With lenders under pressure on capital and credit conditions painfully restricted, the amount they lend will fall yet further over the coming months.

The pinch will be felt throughout the mortgage industry. It will hurt profitability and put the whole market under increased strain, and that will tempt more people to commit fraud.

Significant progress has been made on fraud in the last few years, but as the FSA thematic review in June pointed out, weakness in anti-fraud technology still abounds.

The Fighting Fraud Together strategy launched by the National Fraud Authority last month was a welcome step.

Schemes like this will go a long way to addressing the lack of industry collaboration on tackling fraud. The scheme proposes a more comprehensive commitment to sharing information between the mortgage industry and the public sector. It was a strong signal of intent.

However, the proposals it outlined can only go so far.

More information sharing is all well and good, but the mortgage industry and anti-fraud teams need better information in the first place about third parties suppliers and borrowers, so they can spot fraudulent trends more easily.

Often a firm uses a variety of systems, which makes pulling together data easily a Herculean task. To circumvent the problem, individual departments often develop ad hoc measures of their own, which sit outside the main IT system. This muddies the water further and allows more fraud to slip through the net.

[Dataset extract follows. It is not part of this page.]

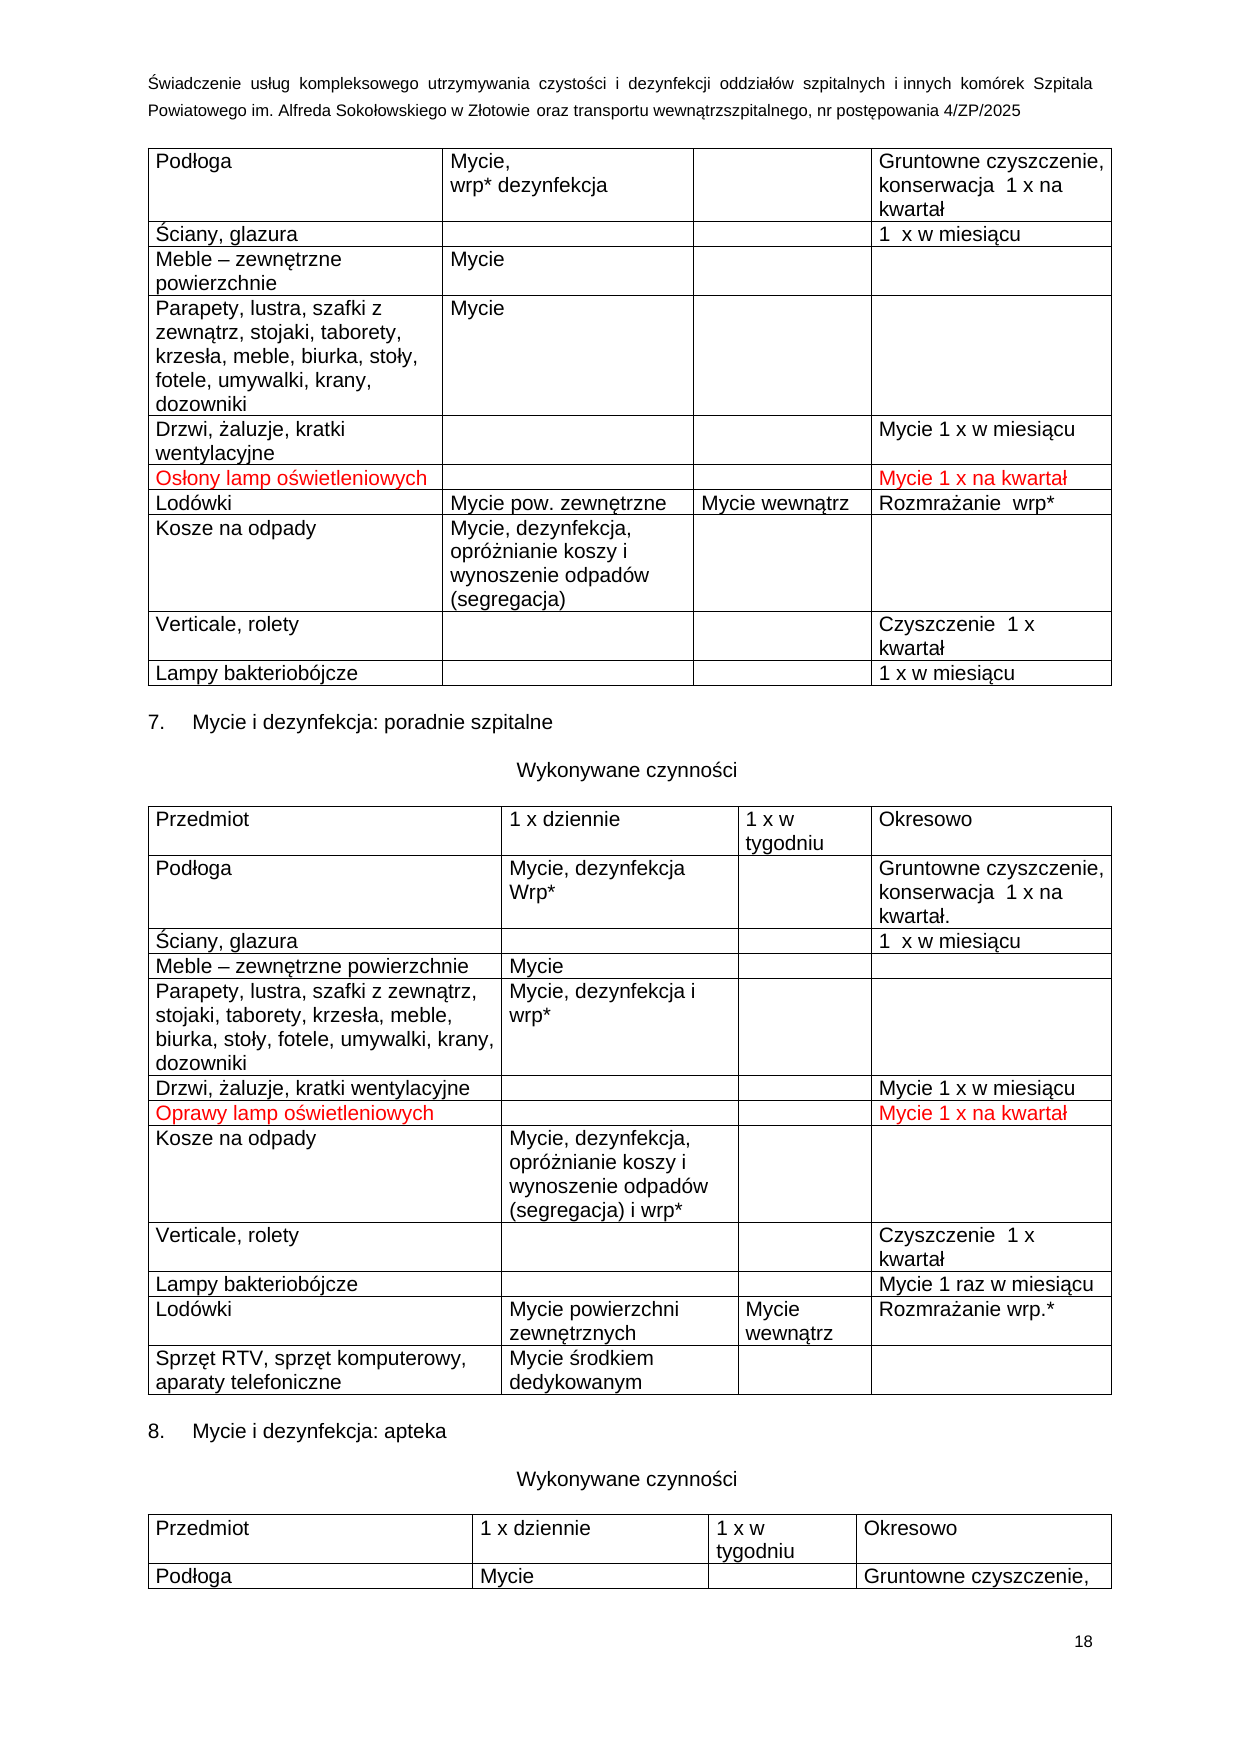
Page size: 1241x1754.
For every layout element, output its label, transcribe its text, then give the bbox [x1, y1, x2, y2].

The only way the mortgage market can keep pace with increasingly sophisticated fraudsters is by using flexible web-based systems that allow information to be stored in a single place and single format.

This allows suppliers and borrowers to be monitored more closely, increasing the likelihood that fraudsters are spotted.

Better data and data sharing needs to become the eyes and ears of the mortgage industry in the fight against fraud.